Not only can you adjust the gamma of white, but also you can do each primary color separately. Further, the JVC RS25 comes with Normal, and 4 additional gamma presets, plus it allows you to save three of your own custom settings. Note also, that when doing so you can adjust each IRE point separately.
I also like the grayscale provided on the screen, which gives you a good idea if you are crushing blacks or whites too much, or expanding them the way you want. A great Gamma control.
JVC DLA-RS25 Remote Control
JVC has a new remote control for this year's models. Outstanding! Not that it's new (but Outstanding!), in that I really disliked the one that came with my RS-20. Layout was fine. Buttons were decent (not the very best "feel" but fine), but the range was abysmal.
I could rarely get a bounce off of my screen with the remote. Even turning around and pointing to the projector up on its rear shelf about 12 feet away wasn't bulletproof.
By comparison the RS25 has tons of range. I had just set the RS25 up on the table in my large theater (with my own RS20 up on a shelf), and I grabbed the remote, and pointed toward the front screen, barely paying attention, and bingo. Both projectors fired up. So I grabbed the old remote, and decided I'd see what it took to turn the two projectors off from the same spot, with the old remote. 10 minutes later, they were both on. So I picked up the new remote, pressed Off twice, and they both shut down.
Outstanding - great range. The layout is just fine, although it is re-arranged from last year's remote control. The backlight does a nice job - not too bright, not too dark.
JVC's decision to replace the old remote may be the biggest single improvement that everyone can appreciate.
DLA-RS25 Lens Throw
The JVC RS25's 2:1 aspect ratio zoom lens provides plenty of placement flexibility to either ceiling or shelf mount. To fill a 100 inch diagonal, 16:9 aspect ratio screen, the front of the projector can be as close as 9 feet, 11 inches, or as far back as 20 feet, 2 inches. Using these measurements for 100 inches, you can figure out the range for any other screen size. These are the same as with last year's JVC projectors.
DLA-RS25 Lens Shift
The RS25 has lots of lens shift too, and it's motorized. For that same 100 inch screen, the projector can be placed anywhere between 15 inches above the top of your screen surface, to 15 inches below the bottom of the screen surface. Those are approximates, JVC doesn't have exact numbers in its manual, but likely it's 14 inches and change above and below.

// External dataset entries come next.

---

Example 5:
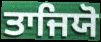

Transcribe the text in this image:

ਤਾਜਿਯੋ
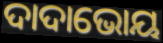
ଦାଦାଭୋୟ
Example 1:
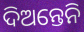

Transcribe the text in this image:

ଦିଅନ୍ତେନି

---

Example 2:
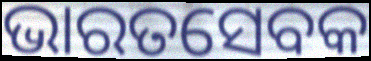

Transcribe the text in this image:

ଭାରତସେବକ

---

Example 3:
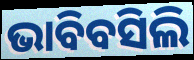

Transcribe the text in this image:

ଭାବିବସିଲି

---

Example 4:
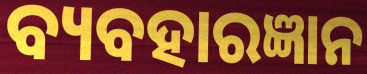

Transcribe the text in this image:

ବ୍ୟବହାରଜ୍ଞାନ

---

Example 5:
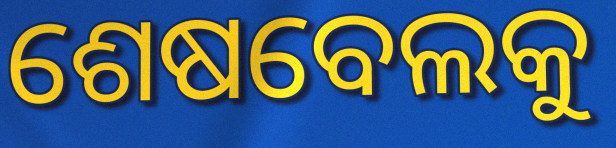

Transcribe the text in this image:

ଶେଷବେଲକୁ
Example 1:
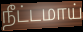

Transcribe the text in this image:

நீட்டமாய்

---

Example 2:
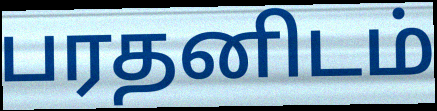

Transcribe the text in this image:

பரதனிடம்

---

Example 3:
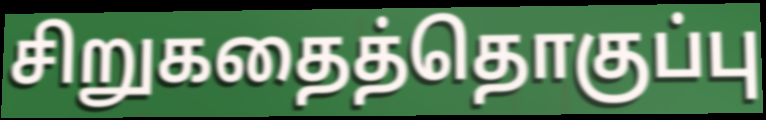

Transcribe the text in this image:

சிறுகதைத்தொகுப்பு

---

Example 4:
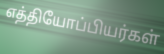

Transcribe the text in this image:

எத்தியோப்பியர்கள்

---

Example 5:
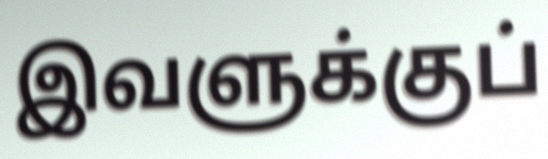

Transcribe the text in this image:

இவளுக்குப்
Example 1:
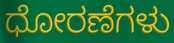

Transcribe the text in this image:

ಧೋರಣೆಗಳು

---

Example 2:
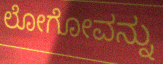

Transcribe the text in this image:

ಲೋಗೋವನ್ನು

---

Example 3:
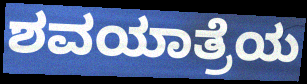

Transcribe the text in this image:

ಶವಯಾತ್ರೆಯ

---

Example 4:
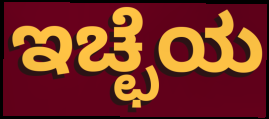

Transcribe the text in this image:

ಇಚ್ಛೆಯ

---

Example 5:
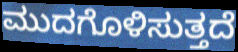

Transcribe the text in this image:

ಮುದಗೊಳಿಸುತ್ತದೆ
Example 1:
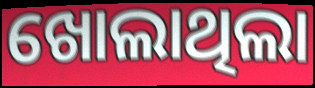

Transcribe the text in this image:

ଖୋଲାଥିଲା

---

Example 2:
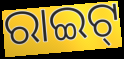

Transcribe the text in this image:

ରାଇଟ୍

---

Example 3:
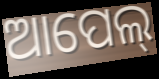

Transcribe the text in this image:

ଆପେଲ୍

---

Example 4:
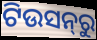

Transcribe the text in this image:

ଟିଉସନ୍‌ରୁ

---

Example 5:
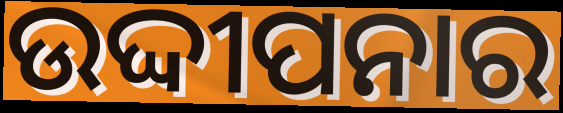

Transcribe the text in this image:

ଉଦ୍ଦୀପନାର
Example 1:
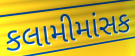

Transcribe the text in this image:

કલામીમાંસક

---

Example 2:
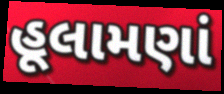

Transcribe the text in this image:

હૂલામણાં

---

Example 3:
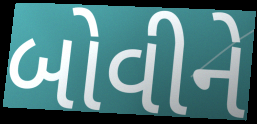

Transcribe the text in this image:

બોવીને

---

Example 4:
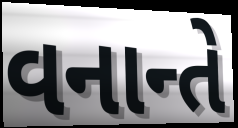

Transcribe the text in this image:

વનાન્તે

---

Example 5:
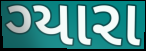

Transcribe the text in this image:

ગ્યારા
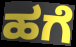
ಹಗೆ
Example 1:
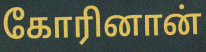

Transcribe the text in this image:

கோரினான்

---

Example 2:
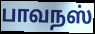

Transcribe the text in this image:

பாவநஸ்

There are some projectors with a bit more lens shift, but that's pretty good flexibility. The horizontal lens shift allows a maximum of about 30 inches to the left or right of the center point.
Remember, that the two "work together" the more vertical you use, the less horizontal is available, and vice versa. If you have maximum vertical, there is no horizontal lens shift, and so on.

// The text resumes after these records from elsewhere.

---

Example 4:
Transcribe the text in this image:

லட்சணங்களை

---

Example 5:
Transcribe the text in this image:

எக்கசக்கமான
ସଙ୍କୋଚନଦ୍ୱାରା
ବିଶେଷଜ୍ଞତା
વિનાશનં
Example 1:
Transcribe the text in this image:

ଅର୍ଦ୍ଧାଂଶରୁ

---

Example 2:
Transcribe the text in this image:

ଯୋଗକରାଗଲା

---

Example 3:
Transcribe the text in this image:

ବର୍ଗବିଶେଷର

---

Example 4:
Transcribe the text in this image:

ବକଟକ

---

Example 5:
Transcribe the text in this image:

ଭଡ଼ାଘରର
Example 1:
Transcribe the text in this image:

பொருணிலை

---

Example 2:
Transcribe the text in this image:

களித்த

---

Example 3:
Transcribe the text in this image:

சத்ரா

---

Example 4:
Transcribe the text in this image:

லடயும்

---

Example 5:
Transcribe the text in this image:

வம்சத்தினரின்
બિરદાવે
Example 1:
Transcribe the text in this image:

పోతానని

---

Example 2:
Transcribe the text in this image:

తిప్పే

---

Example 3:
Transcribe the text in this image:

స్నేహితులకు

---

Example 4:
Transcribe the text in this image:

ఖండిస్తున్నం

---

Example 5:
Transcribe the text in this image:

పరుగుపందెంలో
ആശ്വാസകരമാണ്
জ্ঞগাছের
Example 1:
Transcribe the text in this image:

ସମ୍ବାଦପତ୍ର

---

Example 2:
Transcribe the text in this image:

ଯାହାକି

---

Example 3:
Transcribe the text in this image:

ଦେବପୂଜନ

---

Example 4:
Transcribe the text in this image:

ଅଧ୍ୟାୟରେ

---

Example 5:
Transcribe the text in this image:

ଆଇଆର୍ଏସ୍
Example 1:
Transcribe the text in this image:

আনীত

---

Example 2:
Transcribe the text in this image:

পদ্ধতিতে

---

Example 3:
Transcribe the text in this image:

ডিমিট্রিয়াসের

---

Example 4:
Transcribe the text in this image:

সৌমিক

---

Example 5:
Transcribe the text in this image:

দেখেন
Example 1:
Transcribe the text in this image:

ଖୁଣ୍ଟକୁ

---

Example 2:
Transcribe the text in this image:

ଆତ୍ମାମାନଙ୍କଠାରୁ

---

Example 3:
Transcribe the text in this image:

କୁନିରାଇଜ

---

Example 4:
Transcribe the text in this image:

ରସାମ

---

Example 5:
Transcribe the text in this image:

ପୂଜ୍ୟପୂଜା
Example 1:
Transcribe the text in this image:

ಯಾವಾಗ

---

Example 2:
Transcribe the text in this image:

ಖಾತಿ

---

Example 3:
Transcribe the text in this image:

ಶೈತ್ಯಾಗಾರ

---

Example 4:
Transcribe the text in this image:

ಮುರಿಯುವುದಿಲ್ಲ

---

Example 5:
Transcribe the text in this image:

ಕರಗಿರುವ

JVC offers an anamorphic lens and motorized sled for the JVC DLA-RS25, and HD950. JVC uses a Panamorph lens, and sled. If you buy it from JVC, instead of Panamorph (through your dealer, either way), you'll get a custom mounting plate for the sled, instead of a "universal" one with lots of different holes to support many projectors. It's your call. It's possible you can save money using the generic. If you are going through a local dealer, you'll spend less money on the mounting, with the JVC custom version, which might offset the higher cost. If you are doing it yourself, well, a custom plate is easier, obviously, but if you have talent with such things, I'm sure the generic plate will serve you just as well, even if it takes a bit longer.